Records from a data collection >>
*** Block opens ***

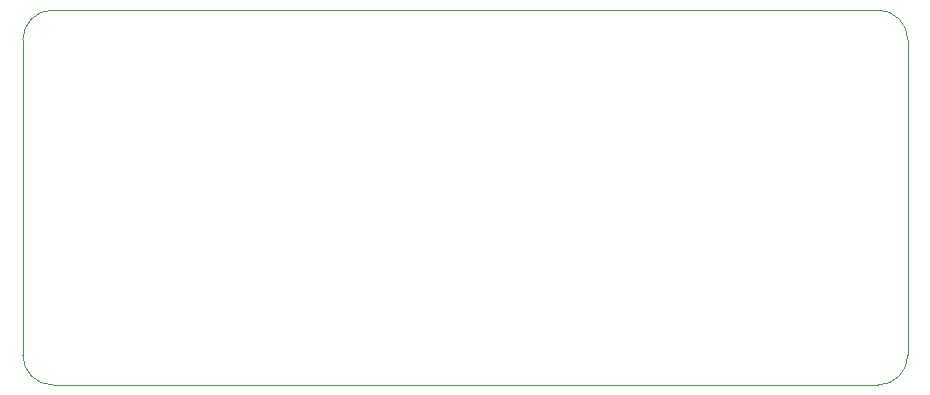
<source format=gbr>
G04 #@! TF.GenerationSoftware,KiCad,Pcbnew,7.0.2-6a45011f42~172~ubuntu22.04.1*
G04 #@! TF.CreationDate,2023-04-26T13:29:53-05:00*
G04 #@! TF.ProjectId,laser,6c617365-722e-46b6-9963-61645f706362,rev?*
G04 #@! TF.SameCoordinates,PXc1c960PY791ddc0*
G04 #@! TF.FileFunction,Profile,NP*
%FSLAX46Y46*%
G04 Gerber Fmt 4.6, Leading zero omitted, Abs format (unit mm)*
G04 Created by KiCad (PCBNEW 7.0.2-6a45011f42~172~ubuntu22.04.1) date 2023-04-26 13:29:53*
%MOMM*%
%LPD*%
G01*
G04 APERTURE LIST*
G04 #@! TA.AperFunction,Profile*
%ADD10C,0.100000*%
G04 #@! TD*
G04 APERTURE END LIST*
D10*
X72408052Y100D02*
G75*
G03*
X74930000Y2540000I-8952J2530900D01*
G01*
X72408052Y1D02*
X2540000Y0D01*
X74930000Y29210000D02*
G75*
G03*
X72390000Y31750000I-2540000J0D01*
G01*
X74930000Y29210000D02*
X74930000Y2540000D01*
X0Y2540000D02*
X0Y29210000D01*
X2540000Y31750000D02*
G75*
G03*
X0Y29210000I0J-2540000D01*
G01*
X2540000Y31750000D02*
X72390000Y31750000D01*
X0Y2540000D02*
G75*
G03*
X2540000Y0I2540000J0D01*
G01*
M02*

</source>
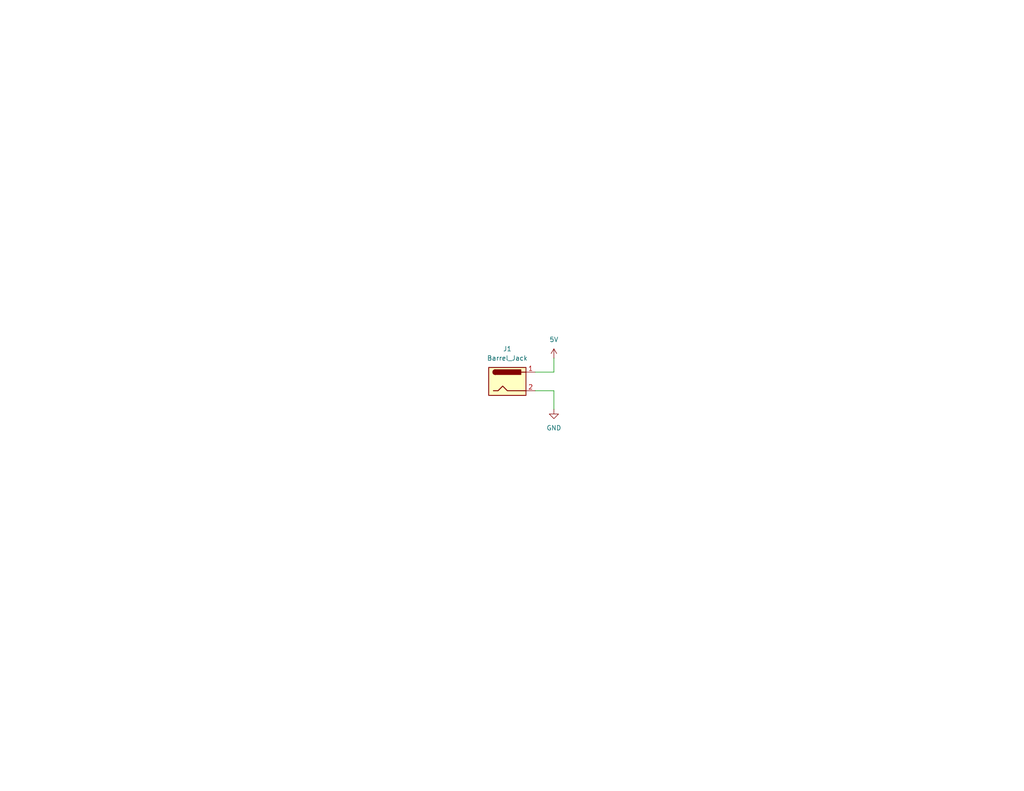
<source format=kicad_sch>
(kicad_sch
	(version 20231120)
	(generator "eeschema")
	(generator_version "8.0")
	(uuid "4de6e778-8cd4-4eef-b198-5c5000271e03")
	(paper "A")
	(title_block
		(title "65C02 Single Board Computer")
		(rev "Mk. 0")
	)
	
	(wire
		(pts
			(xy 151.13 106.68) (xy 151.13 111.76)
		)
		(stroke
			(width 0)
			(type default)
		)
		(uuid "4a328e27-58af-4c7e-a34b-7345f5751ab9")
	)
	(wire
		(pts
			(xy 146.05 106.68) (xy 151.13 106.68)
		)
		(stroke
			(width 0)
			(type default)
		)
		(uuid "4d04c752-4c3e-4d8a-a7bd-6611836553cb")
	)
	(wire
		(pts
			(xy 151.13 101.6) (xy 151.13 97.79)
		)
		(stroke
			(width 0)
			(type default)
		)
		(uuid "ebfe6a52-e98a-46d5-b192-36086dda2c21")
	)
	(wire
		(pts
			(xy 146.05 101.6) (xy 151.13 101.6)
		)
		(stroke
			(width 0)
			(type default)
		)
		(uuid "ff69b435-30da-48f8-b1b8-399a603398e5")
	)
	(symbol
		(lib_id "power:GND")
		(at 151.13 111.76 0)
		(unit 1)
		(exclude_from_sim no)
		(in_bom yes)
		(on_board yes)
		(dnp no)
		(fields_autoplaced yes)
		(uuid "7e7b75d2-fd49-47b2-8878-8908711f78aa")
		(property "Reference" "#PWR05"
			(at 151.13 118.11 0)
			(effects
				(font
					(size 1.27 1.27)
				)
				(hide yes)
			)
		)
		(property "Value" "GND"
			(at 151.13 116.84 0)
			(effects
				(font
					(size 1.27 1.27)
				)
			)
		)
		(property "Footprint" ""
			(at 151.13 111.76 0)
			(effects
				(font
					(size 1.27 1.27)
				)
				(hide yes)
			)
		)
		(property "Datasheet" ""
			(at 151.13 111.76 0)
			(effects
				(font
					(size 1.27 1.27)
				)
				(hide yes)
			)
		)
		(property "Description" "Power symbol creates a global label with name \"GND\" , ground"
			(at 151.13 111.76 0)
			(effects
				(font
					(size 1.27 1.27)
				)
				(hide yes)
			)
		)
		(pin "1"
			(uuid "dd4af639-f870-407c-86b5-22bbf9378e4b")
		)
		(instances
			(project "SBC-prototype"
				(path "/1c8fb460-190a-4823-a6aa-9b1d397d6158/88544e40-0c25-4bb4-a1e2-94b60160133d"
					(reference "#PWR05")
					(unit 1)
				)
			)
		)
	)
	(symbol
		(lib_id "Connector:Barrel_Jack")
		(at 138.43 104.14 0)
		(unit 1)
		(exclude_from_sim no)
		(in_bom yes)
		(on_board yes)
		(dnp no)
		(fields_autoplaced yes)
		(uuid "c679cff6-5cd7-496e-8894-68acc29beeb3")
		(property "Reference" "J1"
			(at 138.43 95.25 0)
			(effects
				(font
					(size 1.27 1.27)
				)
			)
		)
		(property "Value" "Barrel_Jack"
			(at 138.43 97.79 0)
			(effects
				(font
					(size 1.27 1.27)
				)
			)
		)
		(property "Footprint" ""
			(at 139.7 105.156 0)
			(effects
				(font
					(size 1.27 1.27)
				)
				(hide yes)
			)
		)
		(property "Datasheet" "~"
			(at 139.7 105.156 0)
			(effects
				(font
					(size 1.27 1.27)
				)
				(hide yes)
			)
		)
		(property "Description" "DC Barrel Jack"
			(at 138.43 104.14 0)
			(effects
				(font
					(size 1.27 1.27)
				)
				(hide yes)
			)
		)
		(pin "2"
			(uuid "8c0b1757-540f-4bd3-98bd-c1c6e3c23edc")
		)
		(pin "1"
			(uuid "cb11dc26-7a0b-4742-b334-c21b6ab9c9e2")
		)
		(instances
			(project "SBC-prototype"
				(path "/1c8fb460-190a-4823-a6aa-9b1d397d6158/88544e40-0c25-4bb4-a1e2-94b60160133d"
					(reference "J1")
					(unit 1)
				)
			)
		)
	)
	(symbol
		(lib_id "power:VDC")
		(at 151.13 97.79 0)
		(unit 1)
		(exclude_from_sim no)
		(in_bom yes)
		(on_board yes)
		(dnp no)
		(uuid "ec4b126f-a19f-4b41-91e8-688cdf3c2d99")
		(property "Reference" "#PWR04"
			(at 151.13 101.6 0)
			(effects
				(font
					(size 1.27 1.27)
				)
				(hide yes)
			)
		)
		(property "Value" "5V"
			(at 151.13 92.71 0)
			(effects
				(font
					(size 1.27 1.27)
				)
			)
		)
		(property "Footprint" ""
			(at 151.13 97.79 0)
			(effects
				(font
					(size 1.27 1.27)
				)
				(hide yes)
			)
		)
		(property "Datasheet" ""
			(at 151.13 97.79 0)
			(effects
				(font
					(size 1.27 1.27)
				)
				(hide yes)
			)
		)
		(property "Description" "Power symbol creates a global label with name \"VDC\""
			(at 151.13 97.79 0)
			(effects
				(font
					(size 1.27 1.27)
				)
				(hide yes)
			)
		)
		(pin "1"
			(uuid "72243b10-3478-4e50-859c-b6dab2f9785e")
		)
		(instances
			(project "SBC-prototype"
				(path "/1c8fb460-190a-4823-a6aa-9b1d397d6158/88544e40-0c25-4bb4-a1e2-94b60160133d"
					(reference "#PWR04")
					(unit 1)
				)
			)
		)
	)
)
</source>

*** Block closes ***
*** Block opens ***

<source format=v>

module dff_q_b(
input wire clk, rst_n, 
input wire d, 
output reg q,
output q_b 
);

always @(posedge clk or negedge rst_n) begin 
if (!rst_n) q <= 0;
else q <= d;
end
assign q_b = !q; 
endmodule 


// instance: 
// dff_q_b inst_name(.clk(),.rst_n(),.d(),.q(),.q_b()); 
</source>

*** Block closes ***

What the task asks >> Taking the lines above one at a time, give the number of them that contain the string "Description". Add nothing else.

Answer below >> 3